#### What the task requires
In the material below, rewrite the lines from the line with "genus: Dactylis" up to and including the line with "family: Hylidae", changing each "common name" to "vernacular name" and leaving everything else unchanged.
--- start Entries provided ---
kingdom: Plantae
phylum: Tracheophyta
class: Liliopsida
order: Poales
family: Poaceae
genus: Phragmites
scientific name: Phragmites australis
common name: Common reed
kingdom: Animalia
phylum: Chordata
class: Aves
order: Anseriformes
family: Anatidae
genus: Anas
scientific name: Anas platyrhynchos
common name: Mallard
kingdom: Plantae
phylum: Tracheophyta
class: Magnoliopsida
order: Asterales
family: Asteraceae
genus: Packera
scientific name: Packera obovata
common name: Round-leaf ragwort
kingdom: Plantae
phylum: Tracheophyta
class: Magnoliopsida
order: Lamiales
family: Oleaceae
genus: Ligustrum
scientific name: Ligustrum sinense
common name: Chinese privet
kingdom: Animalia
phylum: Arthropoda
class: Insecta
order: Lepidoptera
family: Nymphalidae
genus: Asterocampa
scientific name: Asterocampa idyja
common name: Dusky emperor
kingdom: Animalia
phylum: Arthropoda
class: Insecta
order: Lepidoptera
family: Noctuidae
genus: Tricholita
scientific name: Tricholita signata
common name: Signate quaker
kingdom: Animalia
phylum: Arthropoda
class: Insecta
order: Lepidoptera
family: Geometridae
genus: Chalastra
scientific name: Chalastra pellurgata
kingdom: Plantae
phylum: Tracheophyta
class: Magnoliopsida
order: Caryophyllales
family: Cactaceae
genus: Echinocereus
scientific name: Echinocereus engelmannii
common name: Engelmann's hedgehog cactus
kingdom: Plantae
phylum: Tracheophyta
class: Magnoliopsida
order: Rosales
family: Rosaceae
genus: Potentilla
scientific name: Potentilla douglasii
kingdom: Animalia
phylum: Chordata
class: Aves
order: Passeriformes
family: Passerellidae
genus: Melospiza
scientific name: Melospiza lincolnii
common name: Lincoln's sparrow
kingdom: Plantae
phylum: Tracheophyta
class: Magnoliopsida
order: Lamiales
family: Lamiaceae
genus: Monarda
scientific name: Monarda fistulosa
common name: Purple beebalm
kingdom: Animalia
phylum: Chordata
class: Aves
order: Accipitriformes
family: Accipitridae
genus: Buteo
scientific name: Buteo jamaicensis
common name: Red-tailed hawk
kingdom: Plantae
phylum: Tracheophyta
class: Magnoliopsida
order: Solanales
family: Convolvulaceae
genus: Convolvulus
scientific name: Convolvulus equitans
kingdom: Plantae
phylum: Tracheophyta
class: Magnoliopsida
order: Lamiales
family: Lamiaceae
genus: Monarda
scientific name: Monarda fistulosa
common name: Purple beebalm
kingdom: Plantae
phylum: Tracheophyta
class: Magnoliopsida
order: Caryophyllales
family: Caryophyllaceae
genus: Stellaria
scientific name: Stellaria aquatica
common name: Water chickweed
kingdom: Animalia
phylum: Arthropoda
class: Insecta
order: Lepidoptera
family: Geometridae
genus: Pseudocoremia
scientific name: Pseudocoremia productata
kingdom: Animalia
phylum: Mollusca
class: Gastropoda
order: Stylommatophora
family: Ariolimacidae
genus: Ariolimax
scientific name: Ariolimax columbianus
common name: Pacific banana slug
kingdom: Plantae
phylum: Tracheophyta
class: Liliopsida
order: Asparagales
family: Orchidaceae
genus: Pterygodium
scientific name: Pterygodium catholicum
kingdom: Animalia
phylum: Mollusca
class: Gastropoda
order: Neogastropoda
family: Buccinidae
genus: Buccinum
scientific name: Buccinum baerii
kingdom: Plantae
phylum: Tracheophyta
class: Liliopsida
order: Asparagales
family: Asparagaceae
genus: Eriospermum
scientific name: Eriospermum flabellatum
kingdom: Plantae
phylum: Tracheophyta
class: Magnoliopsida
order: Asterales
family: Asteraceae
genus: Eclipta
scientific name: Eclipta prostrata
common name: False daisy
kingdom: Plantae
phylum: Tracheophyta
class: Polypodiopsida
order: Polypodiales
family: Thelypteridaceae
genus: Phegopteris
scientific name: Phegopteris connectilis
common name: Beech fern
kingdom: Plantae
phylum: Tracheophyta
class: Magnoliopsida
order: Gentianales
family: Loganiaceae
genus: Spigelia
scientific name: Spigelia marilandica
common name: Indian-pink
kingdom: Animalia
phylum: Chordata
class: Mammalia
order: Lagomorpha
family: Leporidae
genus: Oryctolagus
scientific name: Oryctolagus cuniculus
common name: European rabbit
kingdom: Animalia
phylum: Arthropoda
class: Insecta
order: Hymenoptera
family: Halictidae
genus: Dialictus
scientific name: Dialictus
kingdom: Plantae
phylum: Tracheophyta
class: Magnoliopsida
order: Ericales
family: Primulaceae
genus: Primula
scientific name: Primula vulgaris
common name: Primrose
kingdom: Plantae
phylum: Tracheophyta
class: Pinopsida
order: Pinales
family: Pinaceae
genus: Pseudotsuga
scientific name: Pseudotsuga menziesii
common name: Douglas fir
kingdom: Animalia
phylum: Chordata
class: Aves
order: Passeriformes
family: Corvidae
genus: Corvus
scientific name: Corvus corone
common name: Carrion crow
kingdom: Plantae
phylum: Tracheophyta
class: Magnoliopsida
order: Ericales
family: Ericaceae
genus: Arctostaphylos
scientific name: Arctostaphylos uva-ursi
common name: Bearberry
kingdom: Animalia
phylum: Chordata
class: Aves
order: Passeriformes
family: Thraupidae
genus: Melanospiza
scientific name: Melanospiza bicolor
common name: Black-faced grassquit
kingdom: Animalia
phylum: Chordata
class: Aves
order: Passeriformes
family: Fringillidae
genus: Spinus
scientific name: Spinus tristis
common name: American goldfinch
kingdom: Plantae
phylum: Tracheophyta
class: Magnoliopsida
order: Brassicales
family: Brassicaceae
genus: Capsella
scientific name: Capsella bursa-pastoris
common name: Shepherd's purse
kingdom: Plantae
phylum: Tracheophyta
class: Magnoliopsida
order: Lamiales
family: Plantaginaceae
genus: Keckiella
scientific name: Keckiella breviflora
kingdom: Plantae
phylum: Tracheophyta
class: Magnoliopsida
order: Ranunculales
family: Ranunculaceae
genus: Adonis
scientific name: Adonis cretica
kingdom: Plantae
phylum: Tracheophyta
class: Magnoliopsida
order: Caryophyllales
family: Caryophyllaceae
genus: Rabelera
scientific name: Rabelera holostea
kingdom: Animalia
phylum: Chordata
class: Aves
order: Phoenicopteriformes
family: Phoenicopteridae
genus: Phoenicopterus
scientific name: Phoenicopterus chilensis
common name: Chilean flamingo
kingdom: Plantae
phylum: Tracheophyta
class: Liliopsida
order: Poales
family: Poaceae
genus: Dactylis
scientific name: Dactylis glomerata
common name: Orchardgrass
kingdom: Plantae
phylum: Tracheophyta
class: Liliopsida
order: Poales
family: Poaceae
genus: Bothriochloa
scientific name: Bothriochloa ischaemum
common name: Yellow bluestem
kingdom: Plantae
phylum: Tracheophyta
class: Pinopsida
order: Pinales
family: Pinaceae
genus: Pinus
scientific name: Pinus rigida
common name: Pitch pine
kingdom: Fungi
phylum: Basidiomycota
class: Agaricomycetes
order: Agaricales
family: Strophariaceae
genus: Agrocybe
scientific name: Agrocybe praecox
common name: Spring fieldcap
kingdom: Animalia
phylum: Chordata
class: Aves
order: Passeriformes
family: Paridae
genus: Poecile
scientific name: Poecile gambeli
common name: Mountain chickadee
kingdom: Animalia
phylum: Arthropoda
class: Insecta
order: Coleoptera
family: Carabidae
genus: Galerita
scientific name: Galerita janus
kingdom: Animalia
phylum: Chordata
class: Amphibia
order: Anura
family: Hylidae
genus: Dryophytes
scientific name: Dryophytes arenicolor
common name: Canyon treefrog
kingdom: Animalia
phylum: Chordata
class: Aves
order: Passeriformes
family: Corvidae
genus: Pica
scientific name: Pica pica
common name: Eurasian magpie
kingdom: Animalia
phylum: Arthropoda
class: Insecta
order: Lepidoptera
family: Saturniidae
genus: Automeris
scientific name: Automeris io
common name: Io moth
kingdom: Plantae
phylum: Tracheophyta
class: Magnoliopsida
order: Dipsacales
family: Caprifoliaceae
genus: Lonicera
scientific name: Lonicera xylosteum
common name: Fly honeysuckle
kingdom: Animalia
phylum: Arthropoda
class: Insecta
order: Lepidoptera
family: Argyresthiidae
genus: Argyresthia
--- end Entries provided ---
#### Result for this exercise
genus: Dactylis
scientific name: Dactylis glomerata
vernacular name: Orchardgrass
kingdom: Plantae
phylum: Tracheophyta
class: Liliopsida
order: Poales
family: Poaceae
genus: Bothriochloa
scientific name: Bothriochloa ischaemum
vernacular name: Yellow bluestem
kingdom: Plantae
phylum: Tracheophyta
class: Pinopsida
order: Pinales
family: Pinaceae
genus: Pinus
scientific name: Pinus rigida
vernacular name: Pitch pine
kingdom: Fungi
phylum: Basidiomycota
class: Agaricomycetes
order: Agaricales
family: Strophariaceae
genus: Agrocybe
scientific name: Agrocybe praecox
vernacular name: Spring fieldcap
kingdom: Animalia
phylum: Chordata
class: Aves
order: Passeriformes
family: Paridae
genus: Poecile
scientific name: Poecile gambeli
vernacular name: Mountain chickadee
kingdom: Animalia
phylum: Arthropoda
class: Insecta
order: Coleoptera
family: Carabidae
genus: Galerita
scientific name: Galerita janus
kingdom: Animalia
phylum: Chordata
class: Amphibia
order: Anura
family: Hylidae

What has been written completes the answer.